SVM

This page contains the SVM code and visualizations done in R for Record data.

What is SVM

The objective of the support vector machine algorithm is to find a hyperplane in an N-dimensional space(N — the number of features) that distinctly classifies the data points. To separate the two classes of data points, there are many possible hyperplanes that could be chosen. The objective is to find a plane that has the maximum margin, i.e the maximum distance between data points of both classes. Maximizing the margin distance provides some reinforcement so that future data points can be classified with more confidence.Support vectors are data points that are closer to the hyperplane and influence the position and orientation of the hyperplane. Using these support vectors, the margin of the classifier is maximized.

SVM in R

The SVM is created using record dataset in R. It is the same record dataset used for naive bayes. The dataset has been downloaded from UCI Machine learning repository. The link for the source can be found here This dataset consists of various features like age, workclass, education, marital status, relationship, race, sex, hours per week. The label column contains the data of whether the person is rich (salary greater than or equal to 50k) or poor(salary less than $50k).

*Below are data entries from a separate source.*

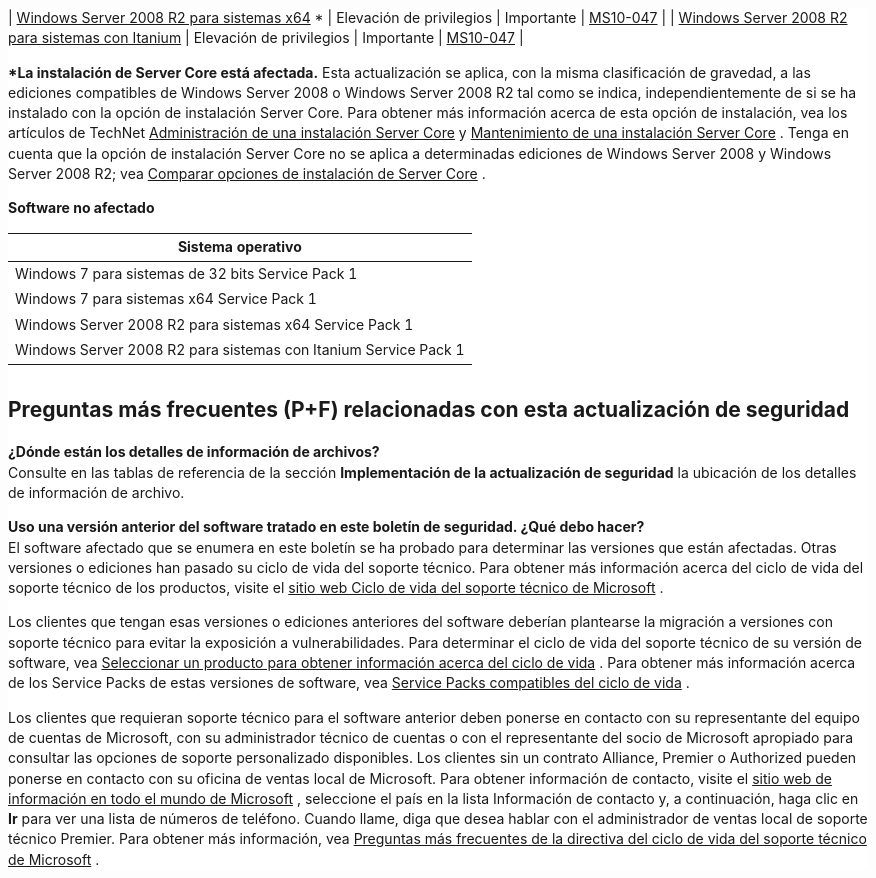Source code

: | [Windows Server 2008 R2 para sistemas x64](http://www.microsoft.com/downloads/details.aspx?familyid=70f5056a-72ad-46ff-a43f-ee151639b9a7) \*                                                                   | Elevación de privilegios        | Importante                          | [MS10-047](http://technet.microsoft.com/security/bulletin/ms10-047) |
| [Windows Server 2008 R2 para sistemas con Itanium](http://www.microsoft.com/downloads/details.aspx?familyid=1646b3a5-714f-4ea5-b109-566fa9b933b6)                                                              | Elevación de privilegios        | Importante                          | [MS10-047](http://technet.microsoft.com/security/bulletin/ms10-047) |

**\*La instalación de Server Core está afectada.** Esta actualización se aplica, con la misma clasificación de gravedad, a las ediciones compatibles de Windows Server 2008 o Windows Server 2008 R2 tal como se indica, independientemente de si se ha instalado con la opción de instalación Server Core. Para obtener más información acerca de esta opción de instalación, vea los artículos de TechNet [Administración de una instalación Server Core](http://technet.microsoft.com/en-us/library/ee441255(ws.10).aspx) y [Mantenimiento de una instalación Server Core](http://technet.microsoft.com/en-us/library/ff698994(ws.10).aspx) . Tenga en cuenta que la opción de instalación Server Core no se aplica a determinadas ediciones de Windows Server 2008 y Windows Server 2008 R2; vea [Comparar opciones de instalación de Server Core](http://www.microsoft.com/windowsserver2008/en/us/compare-core-installation.aspx) .

**Software no afectado**

| Sistema operativo                                               |
|-----------------------------------------------------------------|
| Windows 7 para sistemas de 32 bits Service Pack 1               |
| Windows 7 para sistemas x64 Service Pack 1                      |
| Windows Server 2008 R2 para sistemas x64 Service Pack 1         |
| Windows Server 2008 R2 para sistemas con Itanium Service Pack 1 |

Preguntas más frecuentes (P+F) relacionadas con esta actualización de seguridad
-------------------------------------------------------------------------------

**¿Dónde están los detalles de información de archivos?**  
Consulte en las tablas de referencia de la sección **Implementación de la actualización de seguridad** la ubicación de los detalles de información de archivo.

**Uso una versión anterior del software tratado en este boletín de seguridad. ¿Qué debo hacer?**  
El software afectado que se enumera en este boletín se ha probado para determinar las versiones que están afectadas. Otras versiones o ediciones han pasado su ciclo de vida del soporte técnico. Para obtener más información acerca del ciclo de vida del soporte técnico de los productos, visite el [sitio web Ciclo de vida del soporte técnico de Microsoft](http://go.microsoft.com/fwlink/?linkid=21742) .

Los clientes que tengan esas versiones o ediciones anteriores del software deberían plantearse la migración a versiones con soporte técnico para evitar la exposición a vulnerabilidades. Para determinar el ciclo de vida del soporte técnico de su versión de software, vea [Seleccionar un producto para obtener información acerca del ciclo de vida](http://go.microsoft.com/fwlink/?linkid=169555) . Para obtener más información acerca de los Service Packs de estas versiones de software, vea [Service Packs compatibles del ciclo de vida](http://go.microsoft.com/fwlink/?linkid=89213) .

Los clientes que requieran soporte técnico para el software anterior deben ponerse en contacto con su representante del equipo de cuentas de Microsoft, con su administrador técnico de cuentas o con el representante del socio de Microsoft apropiado para consultar las opciones de soporte personalizado disponibles. Los clientes sin un contrato Alliance, Premier o Authorized pueden ponerse en contacto con su oficina de ventas local de Microsoft. Para obtener información de contacto, visite el [sitio web de información en todo el mundo de Microsoft](http://go.microsoft.com/fwlink/?linkid=33329) , seleccione el país en la lista Información de contacto y, a continuación, haga clic en **Ir** para ver una lista de números de teléfono. Cuando llame, diga que desea hablar con el administrador de ventas local de soporte técnico Premier. Para obtener más información, vea [Preguntas más frecuentes de la directiva del ciclo de vida del soporte técnico de Microsoft](http://go.microsoft.com/fwlink/?linkid=169557) .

The snapshot of the dataset and the link to the csv file is attached below.

View Download csv file

Cleaning and formatting the dataset to the required format

The code to create clean and format the datasets can be found here

There are a lot of unwated columns in the dataframe. These columns are dropped from the dataframe, retaining only the necessary columns. The dataset is checked for NA values, and all the NA values are removed. Checking the balance of the dataset and label is very important before performing decision trees, as unbalanced dataset may lead to over or underfitting.

The snapshot of the label column (income) before and after balancing.

Model Building

The code to build the model can be found here

Before building the model, the dataset is split into training and testing sets. The split ratio is 0.75 of the total data in the training set and 0.25 data in the testing set. The SVM model is trained using the training dataset and then the model is tested using labels from the testing dataset. Three SVM models are created. The SVM models differ due to hypertuning of different parameters. Mainly the cost and kernel. The three types of kernel are polynomial, linear and radial. The cost is selected by tuning it for every kernel and selecting the best cost for each model.

SVM Model 1

This is the first SVM Model. In this model, the kernel is polynomial and the best cost after tuning is 100. The accuracy of this model is 70%.

The snapshot of the SVM Classification plot and heatmap is attached below.

SVM Model 2

This is the second SVM Model. In this model, the kernel is linear and the best cost after tuning is 0.1. The accuracy of this model is 78%.

The snapshot of the SVM Classification plot and heatmap is attached below.

SVM Model 3

This is the third SVM Model. In this model, the kernel is radial and the best cost after tuning is 10. The accuracy of this model is 79%.

The snapshot of the SVM Classification plot and heatmap is attached below.

Conclusion

The intention was to perform svm to help predict the income class of a person given the different features. The accuracy of the models are in the range of 70-79% which is pretty decent in predicting the income group. The last model,i.e, the radial model is the best model for this data as it has the highest accuracy (79%). One of the plot for each model is created using the age and hours worked per week variable.